* **TEXTO DE ORIGEM**:
■ ■ ■

Forte discurso de governadores para combate ao crime depende de mudanças na lei

  • Por Jovem Pan
  • 07/01/2019 06h59 - Atualizado em 08/01/2019 08h00
Bruno Lima/Jovem PanJoão Doria defendeu, assim como Wilson Witzel, que traficantes e chefes de organizações criminosas sejam tratados como terroristas

Os governadores do Rio de Janeiro e de São Paulo, Wilson Witzel e João Doria, assumem os mandatos com um forte discurso de combate ao crime e endurecimento no tratamento com criminosos.

Nem todas as promessas de enfrentamento aos infratores, no entanto, serão possíveis de serem colocadas em ação de imediato. Parte delas exigem uma mudança na lei e, portanto, a aprovação do legislativo nacional.

João Doria defendeu, assim como Wilson Witzel, que traficantes e chefes de organizações criminosas sejam tratados como terroristas.

Para que o discurso do governador se concretize, no entanto, seria necessária uma mudança na lei que tipifica crimes de terrorismo no Brasil, enquadrando nela o tráfico de drogas.

Hoje, a pena para quem trafica é de 5 a 15 anos de prisão e para quem integra organização criminosa de 3 a 8 anos de prisão.

Se passar a ser considerado um terrorista, o traficante poderia cumprir de 12 a 30 anos de prisão, pena máxima instituída na lei brasileira.

O governador do Rio, Wilson Witzel, foi além defendeu que policiais atirem para matar em quem quer esteja portando um fuzil.

Para que policiais passem a atirar em bandidos a distância, em situações que não configuram como ameaça policial direta e não respondam criminalmente, seria necessário uma mudança na chamada excludente de ilicitude, um artigo do código penal que permite a qualquer pessoa cometer um ato geralmente criminoso sem ser punido por ele. Geralmente a excludente é válida em casos de legítima defesa.

Já tramitam na Câmara dos Deputados projetos de leis que tornariam as falas dos governadores realidade, caso sejam aprovados. Um projeto de 2017, por exemplo, conhecido como Lei Ana Hickman, garantiria ao agente policial a exclusão de ilicitude, conforme explica o deputado federal Fausto Pinato, do PR.

■ ■ ■

* **O QUE FAZER**:
Transcreva da notícia sobre combate ao crime o trecho que começa em "Para que policiais" e segue até "de legítima defesa.".

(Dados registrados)
■ ■ ■

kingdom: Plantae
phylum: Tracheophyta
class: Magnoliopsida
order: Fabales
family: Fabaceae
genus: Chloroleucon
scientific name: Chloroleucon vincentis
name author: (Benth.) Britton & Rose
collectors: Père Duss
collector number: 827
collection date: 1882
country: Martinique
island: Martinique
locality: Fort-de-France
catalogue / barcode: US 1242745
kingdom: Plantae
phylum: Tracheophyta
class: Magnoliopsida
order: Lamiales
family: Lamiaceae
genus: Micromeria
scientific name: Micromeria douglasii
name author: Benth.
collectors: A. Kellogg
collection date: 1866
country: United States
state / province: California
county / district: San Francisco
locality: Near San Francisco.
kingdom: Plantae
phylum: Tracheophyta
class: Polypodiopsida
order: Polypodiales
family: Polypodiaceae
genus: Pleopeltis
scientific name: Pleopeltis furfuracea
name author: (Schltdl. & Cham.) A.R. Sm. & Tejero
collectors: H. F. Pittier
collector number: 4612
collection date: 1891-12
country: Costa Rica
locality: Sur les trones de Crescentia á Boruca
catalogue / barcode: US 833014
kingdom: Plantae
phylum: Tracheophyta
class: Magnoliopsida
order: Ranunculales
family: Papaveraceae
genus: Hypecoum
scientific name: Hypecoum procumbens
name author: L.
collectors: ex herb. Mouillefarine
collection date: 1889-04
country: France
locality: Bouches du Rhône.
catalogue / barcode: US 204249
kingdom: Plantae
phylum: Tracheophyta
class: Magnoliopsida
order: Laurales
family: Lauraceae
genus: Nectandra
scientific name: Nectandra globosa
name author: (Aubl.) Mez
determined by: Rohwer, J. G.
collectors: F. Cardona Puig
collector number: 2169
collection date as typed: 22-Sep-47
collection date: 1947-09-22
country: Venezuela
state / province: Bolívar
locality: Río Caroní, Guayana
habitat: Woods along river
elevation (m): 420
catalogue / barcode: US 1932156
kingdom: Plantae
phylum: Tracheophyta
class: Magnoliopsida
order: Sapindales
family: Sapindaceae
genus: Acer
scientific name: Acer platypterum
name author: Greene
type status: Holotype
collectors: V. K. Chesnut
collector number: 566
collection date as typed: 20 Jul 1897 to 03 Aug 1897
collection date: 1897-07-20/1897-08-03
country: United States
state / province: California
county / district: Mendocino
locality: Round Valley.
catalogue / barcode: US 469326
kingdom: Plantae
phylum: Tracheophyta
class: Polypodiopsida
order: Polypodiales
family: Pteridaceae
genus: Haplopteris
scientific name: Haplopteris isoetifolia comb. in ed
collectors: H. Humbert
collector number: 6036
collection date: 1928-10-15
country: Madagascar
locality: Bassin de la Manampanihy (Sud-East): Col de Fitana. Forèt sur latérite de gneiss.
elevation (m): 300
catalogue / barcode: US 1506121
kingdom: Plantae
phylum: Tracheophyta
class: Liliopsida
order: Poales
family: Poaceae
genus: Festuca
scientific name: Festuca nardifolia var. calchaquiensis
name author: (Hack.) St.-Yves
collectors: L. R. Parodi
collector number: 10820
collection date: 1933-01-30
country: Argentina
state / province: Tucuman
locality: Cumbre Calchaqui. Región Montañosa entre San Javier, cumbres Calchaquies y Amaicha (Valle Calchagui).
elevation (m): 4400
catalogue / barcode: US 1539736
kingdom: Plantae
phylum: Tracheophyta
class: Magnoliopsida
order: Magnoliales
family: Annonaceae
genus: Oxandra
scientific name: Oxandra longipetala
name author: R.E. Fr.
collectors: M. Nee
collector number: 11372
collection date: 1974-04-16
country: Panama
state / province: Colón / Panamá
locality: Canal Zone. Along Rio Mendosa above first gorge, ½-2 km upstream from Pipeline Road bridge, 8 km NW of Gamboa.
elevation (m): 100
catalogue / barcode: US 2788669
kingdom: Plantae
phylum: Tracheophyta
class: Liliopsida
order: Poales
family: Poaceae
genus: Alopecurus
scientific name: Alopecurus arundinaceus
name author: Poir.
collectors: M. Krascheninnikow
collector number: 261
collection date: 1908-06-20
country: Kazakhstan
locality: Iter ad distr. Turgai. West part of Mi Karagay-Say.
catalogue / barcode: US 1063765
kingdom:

■ ■ ■

* **RESOLUÇÃO**:
Para que policiais passem a atirar em bandidos a distância, em situações que não configuram como ameaça policial direta e não respondam criminalmente, seria necessário uma mudança na chamada excludente de ilicitude, um artigo do código penal que permite a qualquer pessoa cometer um ato geralmente criminoso sem ser punido por ele. Geralmente a excludente é válida em casos de legítima defesa.